Need help to find out what im doing wrong. Below is the question and my attempts. Given tree points: A = (1,3) B = (2,-6) C = (3, t)
a) Find t so that vector AB is perpendicular to vector BC
vector AB = [2, -18] Vector BC = [6, -6t] 12 + 108t = 0 t = -9
b) Find t so that vector |AC| = sqrt(13) vector AC = [3,3t]
sqrt(3^2 + 3^2*t^2) = sqrt(13) t = sqrt(22/9)

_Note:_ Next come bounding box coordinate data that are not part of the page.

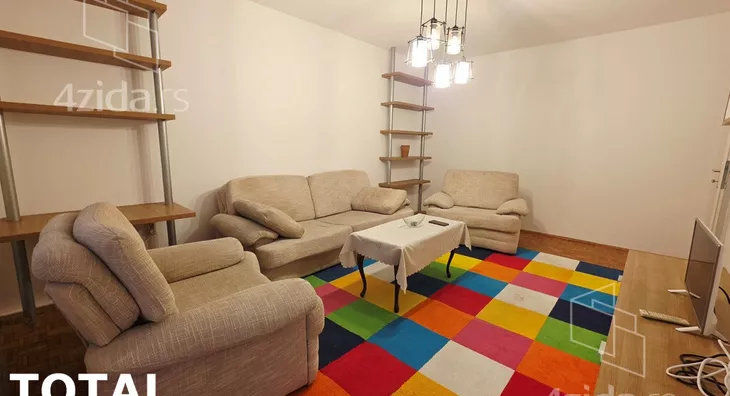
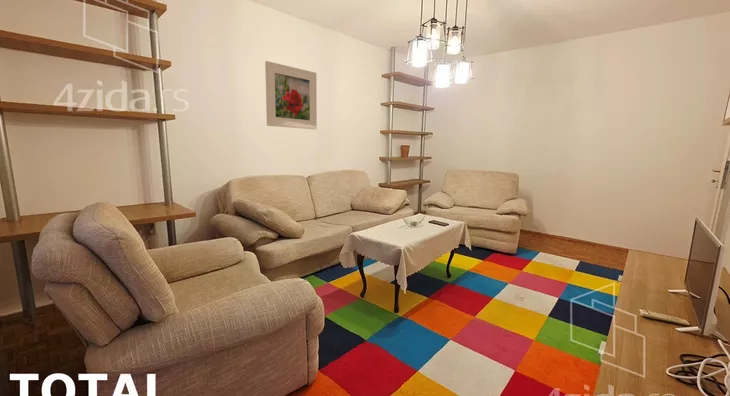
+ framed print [264,60,318,130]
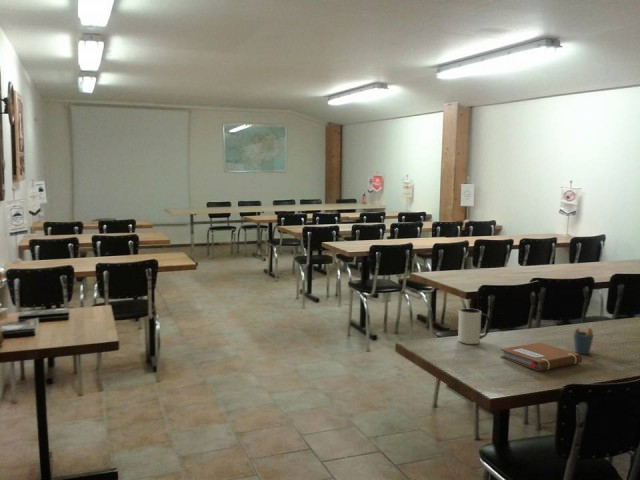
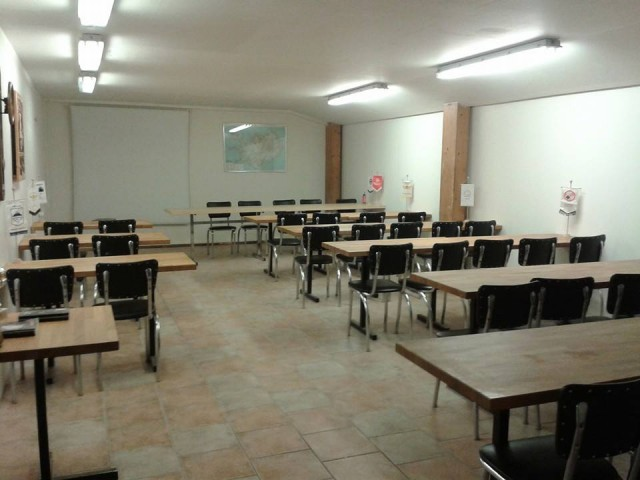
- pen holder [572,322,595,355]
- pitcher [457,308,491,345]
- notebook [500,342,583,372]
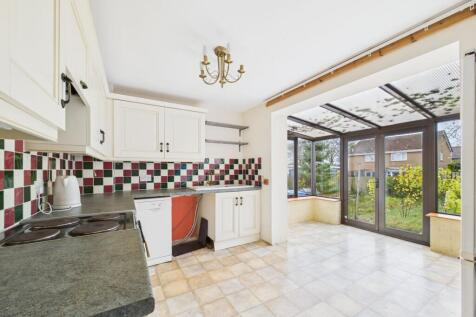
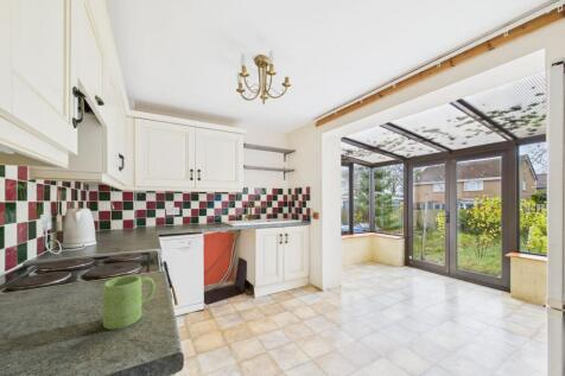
+ mug [101,274,157,330]
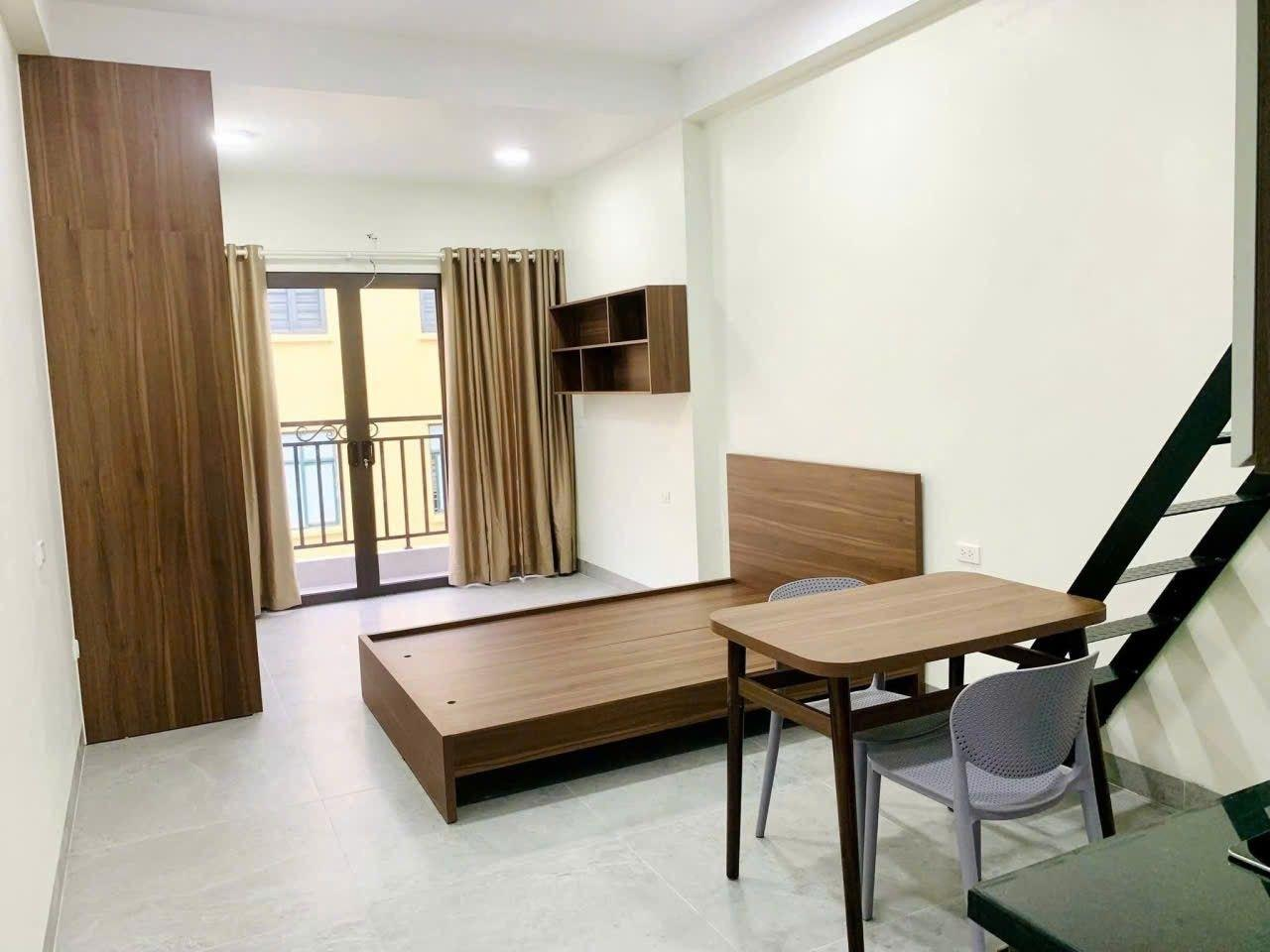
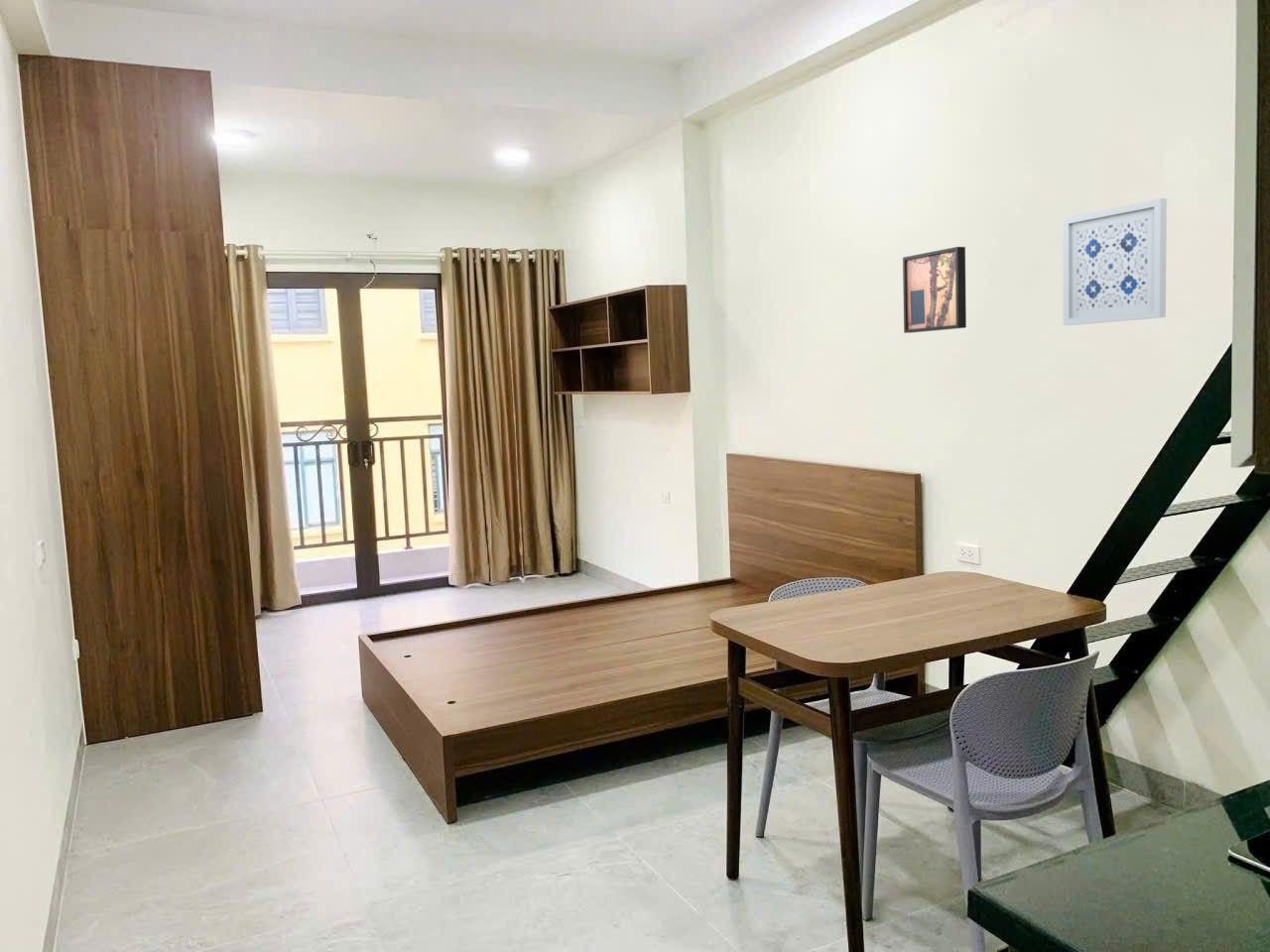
+ wall art [902,246,967,334]
+ wall art [1062,197,1168,326]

c) Find t so that [3, -4 ] = k * vector AB + vector BC
stuck on this
The first problem is that the vectors you're using are different from $\vec{AB}$ and $\vec{BC}$ respectively. Given the points $(a,b)$ and $(c,d)$ in the plane, then the vector carrying us from the first point to the second point is given by the differences in the coordinates of the points, starting with the coordinates of the endpoint. Thus, our vector here is $(c-a,d-b).$ Applying this tells us that $\vec{AB}=(1,-9)$ and $\vec{BC}=(1,t+6).$ If these are perpendicular, then their dot product vanishes, so that we have $$(1,-9)\cdot (1,t+6)=0.$$ Can you complete this now?